Wow. This is nice. I can see putting it to use with csv and json with gron or something. I don’t have that much markdown to search, but having a tool be just there in the shell might change that.
I see they have enabled Snowball stemmers. I wonder if using other Lucene analyzers such as Voikko for Finnish is feasible. Snowball wasn’t particularly good when text get complex. I used to deal with Lucene and Solr way back when. Based on the OP I see Graal requires change.
I realize some relatively obscure Finnish stemmer and Lucene with GraalVM aren't exactly a common use case. I did some testing and provided my use case. I certainly have much English language content to search with using lucene-grep. So, thank you for making it!
One usecase where Lucene’s tokenizing approach tends to work less well than something like grep is when for some reason we want to query for a substring of a token, e.g. if the text is “I walked through the town” and I want to search for “oug”.
Does lmgrep offer a performant solution for this kind of case, or would it be a situation where it’s better sticking with regular grep?
I’ve been looking for something exactly like this. I keep the complete text of articles I’ve enjoyed but, to-date, effective searching has meant spinning up an ES instance, which is painful. This is a specific use case that isn’t necessarily well-served by something like grep or ripgrep. I’ll definitely try this, thanks - looks very elegant.
Is it automated in some way during web browsing, remembering to copy to a folder when you enjoyed it enough, or do you use a reading app/e-reader to read them so they're already downloaded
Sure, I just hacked something together as I wanted it to fit around my existing workflow. I’ve been using Instapaper since forever, and I wanted something built around that instead of “every URL I visit”, as most shit you read has a low signal:noise ratio.
I wrote some Python to drive Selenium to get the URLs (not the full text) from Instapaper, then pass those URLs to newspaper3k, where a lot of the downloading and parsing work is done. I then save the output to SQLite. From there I was previously having ES build indexes but recently just switched to hosted Algolia, which seems to be basically free for my use case and has some nice libraries for building real-time search front ends too. I’ll be trying lmgrep as a substitution though.
The key thing about searching the text of articles you’ve read is that you want an intelligent ranking of all articles that bear on a subject, in order of relevance. That’s not something you can get with grep/ripgrep. ES is pretty good at it out of the box. But it’s also a pain to set up and run - you’ll probably end up needing something like Docker.

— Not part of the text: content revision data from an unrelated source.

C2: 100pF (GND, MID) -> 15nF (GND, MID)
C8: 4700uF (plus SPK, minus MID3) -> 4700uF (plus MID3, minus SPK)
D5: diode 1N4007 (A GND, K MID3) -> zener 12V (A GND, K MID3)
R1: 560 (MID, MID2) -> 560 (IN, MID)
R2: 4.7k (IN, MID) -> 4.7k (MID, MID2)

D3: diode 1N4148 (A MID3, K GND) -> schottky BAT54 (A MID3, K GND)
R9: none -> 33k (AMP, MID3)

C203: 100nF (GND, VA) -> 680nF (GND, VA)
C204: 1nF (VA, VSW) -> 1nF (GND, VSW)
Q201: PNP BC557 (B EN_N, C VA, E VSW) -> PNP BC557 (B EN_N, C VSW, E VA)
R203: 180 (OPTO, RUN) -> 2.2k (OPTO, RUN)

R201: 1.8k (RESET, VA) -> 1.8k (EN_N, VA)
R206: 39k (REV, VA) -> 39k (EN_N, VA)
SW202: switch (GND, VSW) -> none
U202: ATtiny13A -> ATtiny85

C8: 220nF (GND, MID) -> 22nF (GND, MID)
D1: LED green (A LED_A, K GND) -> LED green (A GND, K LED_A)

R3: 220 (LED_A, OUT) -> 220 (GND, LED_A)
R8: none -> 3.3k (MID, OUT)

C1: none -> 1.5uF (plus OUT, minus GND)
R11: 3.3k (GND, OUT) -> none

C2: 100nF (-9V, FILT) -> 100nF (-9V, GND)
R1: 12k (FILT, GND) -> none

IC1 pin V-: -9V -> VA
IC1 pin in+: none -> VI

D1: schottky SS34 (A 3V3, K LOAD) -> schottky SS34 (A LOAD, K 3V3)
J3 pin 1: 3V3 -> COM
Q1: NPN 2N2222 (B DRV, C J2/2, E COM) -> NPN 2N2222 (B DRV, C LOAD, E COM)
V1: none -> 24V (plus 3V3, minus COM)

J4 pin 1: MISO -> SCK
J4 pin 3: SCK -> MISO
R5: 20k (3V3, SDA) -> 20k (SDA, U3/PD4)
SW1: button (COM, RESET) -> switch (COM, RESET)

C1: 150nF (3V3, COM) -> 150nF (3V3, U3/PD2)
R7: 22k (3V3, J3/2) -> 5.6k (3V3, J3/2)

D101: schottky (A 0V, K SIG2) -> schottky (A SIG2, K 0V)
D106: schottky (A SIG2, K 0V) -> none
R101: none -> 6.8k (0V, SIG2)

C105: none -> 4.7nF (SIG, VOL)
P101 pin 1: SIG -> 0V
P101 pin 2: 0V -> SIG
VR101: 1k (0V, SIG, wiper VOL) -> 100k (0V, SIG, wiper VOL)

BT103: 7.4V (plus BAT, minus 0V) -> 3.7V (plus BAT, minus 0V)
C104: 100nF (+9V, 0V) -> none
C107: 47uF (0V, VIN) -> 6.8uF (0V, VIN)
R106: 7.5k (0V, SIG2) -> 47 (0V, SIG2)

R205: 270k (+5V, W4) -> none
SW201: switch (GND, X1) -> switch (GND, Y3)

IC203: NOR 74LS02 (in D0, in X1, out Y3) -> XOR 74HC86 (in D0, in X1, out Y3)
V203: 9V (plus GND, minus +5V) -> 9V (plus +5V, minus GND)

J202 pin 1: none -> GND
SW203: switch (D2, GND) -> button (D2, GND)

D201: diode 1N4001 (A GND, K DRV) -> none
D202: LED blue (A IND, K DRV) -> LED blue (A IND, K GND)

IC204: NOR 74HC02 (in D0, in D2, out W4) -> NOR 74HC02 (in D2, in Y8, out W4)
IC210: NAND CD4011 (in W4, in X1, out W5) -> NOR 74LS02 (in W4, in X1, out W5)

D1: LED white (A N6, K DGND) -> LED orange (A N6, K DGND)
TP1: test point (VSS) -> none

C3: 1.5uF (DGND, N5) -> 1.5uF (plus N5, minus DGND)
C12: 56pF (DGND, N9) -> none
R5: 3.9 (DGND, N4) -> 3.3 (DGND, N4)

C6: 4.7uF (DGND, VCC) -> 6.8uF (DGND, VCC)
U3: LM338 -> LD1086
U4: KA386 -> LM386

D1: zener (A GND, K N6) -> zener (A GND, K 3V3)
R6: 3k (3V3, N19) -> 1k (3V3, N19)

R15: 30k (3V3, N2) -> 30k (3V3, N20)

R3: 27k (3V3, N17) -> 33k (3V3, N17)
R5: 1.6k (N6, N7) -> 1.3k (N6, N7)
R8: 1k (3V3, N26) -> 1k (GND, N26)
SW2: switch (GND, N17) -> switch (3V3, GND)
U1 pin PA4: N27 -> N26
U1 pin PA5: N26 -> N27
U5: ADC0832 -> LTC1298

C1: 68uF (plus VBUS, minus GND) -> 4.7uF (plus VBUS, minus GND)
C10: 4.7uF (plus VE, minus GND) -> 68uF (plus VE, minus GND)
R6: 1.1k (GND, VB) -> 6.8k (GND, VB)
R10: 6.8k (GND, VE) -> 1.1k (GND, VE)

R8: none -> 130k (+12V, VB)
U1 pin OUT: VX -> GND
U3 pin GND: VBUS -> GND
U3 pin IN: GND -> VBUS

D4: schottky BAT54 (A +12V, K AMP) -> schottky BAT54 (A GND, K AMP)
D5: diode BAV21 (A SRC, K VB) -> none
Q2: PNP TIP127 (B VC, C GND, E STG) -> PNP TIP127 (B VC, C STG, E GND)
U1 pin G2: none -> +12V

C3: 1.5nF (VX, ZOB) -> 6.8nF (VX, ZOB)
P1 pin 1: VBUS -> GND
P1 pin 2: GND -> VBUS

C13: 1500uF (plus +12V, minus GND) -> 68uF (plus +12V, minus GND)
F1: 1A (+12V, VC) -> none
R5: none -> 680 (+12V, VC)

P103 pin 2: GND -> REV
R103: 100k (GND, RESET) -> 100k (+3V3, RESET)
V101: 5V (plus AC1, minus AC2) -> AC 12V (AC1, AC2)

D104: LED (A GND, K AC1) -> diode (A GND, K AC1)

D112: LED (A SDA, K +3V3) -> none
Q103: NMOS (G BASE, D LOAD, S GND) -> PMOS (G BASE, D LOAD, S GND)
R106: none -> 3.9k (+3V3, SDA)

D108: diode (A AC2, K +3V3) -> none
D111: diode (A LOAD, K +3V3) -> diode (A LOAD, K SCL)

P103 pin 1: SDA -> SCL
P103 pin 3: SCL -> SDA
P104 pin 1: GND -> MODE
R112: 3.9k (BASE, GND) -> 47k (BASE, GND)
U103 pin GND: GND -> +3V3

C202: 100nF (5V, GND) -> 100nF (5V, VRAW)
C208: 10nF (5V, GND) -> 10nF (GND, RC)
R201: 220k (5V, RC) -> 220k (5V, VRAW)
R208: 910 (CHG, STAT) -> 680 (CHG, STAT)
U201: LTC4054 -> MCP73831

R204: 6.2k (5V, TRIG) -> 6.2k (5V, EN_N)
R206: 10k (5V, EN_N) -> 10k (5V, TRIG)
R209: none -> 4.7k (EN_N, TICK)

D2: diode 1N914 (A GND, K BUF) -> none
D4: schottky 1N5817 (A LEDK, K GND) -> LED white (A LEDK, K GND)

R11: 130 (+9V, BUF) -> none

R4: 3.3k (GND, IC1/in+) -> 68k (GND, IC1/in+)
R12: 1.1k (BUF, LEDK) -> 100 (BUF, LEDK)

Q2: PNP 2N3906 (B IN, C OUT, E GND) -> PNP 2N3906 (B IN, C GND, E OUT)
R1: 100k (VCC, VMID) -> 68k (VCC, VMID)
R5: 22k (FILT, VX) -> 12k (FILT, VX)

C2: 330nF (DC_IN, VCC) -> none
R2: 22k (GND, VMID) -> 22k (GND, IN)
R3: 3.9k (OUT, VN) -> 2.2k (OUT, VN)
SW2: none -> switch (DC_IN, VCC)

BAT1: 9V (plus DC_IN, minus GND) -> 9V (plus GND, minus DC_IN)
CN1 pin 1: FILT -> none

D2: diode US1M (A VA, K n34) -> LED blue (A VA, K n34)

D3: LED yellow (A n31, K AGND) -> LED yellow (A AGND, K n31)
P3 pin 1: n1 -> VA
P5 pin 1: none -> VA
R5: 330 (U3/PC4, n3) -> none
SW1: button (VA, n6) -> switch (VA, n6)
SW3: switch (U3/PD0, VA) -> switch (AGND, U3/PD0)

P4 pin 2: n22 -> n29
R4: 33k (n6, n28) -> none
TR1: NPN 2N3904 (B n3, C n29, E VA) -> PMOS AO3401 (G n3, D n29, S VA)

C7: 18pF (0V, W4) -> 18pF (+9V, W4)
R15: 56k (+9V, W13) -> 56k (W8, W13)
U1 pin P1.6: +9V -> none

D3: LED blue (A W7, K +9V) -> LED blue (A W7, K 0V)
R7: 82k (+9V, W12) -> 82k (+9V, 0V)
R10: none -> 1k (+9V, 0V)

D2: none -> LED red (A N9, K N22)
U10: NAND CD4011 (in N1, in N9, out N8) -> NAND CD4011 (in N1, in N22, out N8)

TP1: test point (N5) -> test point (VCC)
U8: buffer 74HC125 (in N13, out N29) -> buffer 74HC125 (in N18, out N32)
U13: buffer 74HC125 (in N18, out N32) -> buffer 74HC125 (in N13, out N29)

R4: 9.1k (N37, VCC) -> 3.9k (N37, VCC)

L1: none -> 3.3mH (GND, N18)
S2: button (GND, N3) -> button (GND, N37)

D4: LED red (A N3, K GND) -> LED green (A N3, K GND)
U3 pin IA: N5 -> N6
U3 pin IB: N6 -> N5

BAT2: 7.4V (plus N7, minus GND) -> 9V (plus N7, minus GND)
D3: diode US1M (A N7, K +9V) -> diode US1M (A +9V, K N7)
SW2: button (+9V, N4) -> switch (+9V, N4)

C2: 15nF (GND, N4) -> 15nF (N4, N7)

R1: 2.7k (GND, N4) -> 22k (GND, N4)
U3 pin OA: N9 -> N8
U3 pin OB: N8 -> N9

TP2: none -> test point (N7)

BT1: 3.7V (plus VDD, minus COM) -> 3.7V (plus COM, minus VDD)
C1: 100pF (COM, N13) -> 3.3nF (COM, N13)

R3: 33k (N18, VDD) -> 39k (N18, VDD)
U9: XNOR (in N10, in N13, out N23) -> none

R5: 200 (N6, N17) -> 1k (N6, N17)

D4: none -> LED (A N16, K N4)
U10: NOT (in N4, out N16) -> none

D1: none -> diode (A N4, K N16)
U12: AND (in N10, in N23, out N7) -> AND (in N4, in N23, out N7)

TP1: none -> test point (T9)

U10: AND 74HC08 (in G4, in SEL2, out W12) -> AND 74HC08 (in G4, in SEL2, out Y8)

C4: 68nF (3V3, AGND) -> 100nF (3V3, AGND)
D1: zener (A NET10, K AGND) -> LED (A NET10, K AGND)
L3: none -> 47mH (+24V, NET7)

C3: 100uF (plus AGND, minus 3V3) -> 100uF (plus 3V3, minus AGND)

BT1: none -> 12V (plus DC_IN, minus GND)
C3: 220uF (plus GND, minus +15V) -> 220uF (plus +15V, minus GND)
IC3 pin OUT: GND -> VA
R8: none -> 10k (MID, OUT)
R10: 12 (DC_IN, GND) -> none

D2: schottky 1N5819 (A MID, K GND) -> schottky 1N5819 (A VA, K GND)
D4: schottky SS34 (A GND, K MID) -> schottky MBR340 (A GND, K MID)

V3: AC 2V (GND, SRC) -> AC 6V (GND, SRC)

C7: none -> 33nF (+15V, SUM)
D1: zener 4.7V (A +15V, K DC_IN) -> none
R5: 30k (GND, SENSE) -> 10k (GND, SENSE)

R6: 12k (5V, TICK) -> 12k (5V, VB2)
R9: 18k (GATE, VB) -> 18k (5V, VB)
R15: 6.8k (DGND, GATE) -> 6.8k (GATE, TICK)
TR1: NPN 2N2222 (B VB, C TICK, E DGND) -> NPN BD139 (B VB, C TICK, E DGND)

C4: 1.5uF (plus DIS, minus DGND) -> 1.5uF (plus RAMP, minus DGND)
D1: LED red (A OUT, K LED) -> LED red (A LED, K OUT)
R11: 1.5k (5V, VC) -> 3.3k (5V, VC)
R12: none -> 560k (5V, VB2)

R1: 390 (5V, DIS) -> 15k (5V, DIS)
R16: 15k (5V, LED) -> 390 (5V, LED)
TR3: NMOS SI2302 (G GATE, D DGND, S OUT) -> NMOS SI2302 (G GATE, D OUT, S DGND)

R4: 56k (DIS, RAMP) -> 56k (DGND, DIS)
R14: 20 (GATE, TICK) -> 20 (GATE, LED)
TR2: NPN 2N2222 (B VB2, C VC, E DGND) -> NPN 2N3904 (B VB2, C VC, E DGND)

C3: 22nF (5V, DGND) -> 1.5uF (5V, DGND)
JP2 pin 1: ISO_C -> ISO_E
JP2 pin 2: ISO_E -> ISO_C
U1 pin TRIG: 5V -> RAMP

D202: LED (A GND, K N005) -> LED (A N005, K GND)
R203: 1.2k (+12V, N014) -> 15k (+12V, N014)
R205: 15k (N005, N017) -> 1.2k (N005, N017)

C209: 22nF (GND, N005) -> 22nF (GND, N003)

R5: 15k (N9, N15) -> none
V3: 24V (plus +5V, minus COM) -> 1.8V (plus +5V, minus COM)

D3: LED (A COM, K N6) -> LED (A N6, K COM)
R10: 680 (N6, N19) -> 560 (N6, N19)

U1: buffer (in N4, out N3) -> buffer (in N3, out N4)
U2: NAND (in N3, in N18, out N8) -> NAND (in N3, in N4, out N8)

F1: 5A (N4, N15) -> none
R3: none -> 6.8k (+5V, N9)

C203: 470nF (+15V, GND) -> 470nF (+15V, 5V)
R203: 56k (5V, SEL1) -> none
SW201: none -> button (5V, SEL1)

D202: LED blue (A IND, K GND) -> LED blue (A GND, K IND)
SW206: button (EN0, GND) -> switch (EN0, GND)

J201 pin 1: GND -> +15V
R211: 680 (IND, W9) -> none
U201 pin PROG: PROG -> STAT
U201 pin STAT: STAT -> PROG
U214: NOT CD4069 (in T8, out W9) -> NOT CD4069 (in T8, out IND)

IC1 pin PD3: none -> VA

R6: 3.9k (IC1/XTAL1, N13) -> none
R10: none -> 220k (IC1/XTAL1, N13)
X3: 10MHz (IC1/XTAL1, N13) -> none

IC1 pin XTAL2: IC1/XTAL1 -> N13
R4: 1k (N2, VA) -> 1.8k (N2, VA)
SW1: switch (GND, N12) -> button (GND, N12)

There are a thousand different ways you could do something like this - this is just the way I do it.
Not OP so I can't speak for them. There's a bunch of ways to do this, ranging from more turnkey solutions to collections of scripts and extensions you can use. On the turnkey side, there's programs like ArchiveBox[1] which take links and store them as WARC files. You can import your browsing history into ArchiveBox and set up a script to do it automatically. If you'd like to set something up yourself, you can extract your browsing history (eg, firefox stores its history in a sqlite database) and manually wget those urls. For a reference to the more "bootstrapped" version, I'll link to Gwern's post on their archiving setup [2]. It's fairly long, so I advise skipping to the parts you're interested in first.
I'm the author of `lmgrep`.
Happy to hear that you liked it.
I have a similar user use-case: searching for blog posts that are in markdown source files.
I think there's a company attempting to implement their own version of something similar. A very important part of search is also the understanding of language semantics. Something that is really cool for this is Kythe [0].
"Then the most complicated part was to prepare executable binaries for different operating systems. Plenty of CPU, RAM, VirtualBox with Windows and macOS virtual machines, and here we go."